We report a case of a rivaroxaban-induced retroperitoneal haematoma in a 72-year-old man who underwent an L5/S1 anterior lumbar interbody fusion (ALIF) for grade 1 spondylolytic spondylolisthesis. The patient suffered from atrial fibrillation and was taking rivaroxaban, a factor Xa inhibitor, for thromboembolic risk reduction. In accordance with perioperative Novel Oral Anticoagulant (NOAC) guidelines, rivaroxaban was stopped 2 days preoperatively and restarted on the third postoperative day. The patient presented on the ninth postoperative day, complaining of severe left iliac fossa pain, nausea, and vomiting, accompanied by swelling and bruising around the surgical site. A computed tomography (CT) scan showed a large expanding retroperitoneal haematoma. The patient was taken back to theatre for an evacuation of the haematoma and subsequently recovered without any further complications.

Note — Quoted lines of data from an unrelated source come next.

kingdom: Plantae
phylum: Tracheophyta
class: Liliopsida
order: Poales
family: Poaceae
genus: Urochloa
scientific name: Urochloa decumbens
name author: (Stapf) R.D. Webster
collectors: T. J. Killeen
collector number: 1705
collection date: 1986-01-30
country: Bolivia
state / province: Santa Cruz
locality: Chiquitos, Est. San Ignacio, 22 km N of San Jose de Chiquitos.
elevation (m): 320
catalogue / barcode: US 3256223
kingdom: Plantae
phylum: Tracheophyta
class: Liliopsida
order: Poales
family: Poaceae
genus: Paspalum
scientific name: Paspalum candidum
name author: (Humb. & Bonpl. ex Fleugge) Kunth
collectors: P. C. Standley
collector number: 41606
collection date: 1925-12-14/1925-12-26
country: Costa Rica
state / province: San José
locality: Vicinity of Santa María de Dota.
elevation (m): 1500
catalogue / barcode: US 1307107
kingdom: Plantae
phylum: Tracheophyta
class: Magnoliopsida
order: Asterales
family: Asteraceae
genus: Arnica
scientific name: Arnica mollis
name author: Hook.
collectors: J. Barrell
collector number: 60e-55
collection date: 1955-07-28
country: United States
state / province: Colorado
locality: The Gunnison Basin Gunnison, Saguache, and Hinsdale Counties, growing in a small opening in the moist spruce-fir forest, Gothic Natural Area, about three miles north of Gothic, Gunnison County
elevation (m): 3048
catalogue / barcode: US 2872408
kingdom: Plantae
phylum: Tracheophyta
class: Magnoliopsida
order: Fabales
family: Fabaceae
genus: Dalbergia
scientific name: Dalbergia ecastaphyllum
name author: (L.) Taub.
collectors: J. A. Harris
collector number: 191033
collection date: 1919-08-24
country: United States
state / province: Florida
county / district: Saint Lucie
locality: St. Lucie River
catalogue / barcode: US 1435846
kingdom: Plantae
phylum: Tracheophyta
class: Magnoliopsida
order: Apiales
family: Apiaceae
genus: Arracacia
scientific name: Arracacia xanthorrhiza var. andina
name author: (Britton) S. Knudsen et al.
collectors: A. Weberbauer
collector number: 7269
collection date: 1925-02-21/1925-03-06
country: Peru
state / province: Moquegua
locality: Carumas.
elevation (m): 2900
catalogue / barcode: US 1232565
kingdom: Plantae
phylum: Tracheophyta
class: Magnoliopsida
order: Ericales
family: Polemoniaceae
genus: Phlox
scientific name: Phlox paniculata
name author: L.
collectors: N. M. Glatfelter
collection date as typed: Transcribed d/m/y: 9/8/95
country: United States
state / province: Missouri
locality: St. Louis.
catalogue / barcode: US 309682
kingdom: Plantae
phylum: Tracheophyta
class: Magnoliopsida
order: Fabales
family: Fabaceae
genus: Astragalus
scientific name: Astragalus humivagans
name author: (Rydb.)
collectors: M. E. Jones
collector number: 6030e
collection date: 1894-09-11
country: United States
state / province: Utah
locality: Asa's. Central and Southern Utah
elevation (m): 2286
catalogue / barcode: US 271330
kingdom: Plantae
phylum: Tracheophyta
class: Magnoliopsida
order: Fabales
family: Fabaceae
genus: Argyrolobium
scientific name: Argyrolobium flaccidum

This is the first case of a rivaroxaban-induced retroperitoneal haematoma reported in the literature, secondary to elective spinal surgery. This report adds to the body of evidence on the risk of postoperative bleeding in patients taking NOACs. If patients on NOACs present with abdominal symptoms following anterior approach to the lumbar spine, treating clinicians should have a high index of suspicion for retroperitoneal haematoma.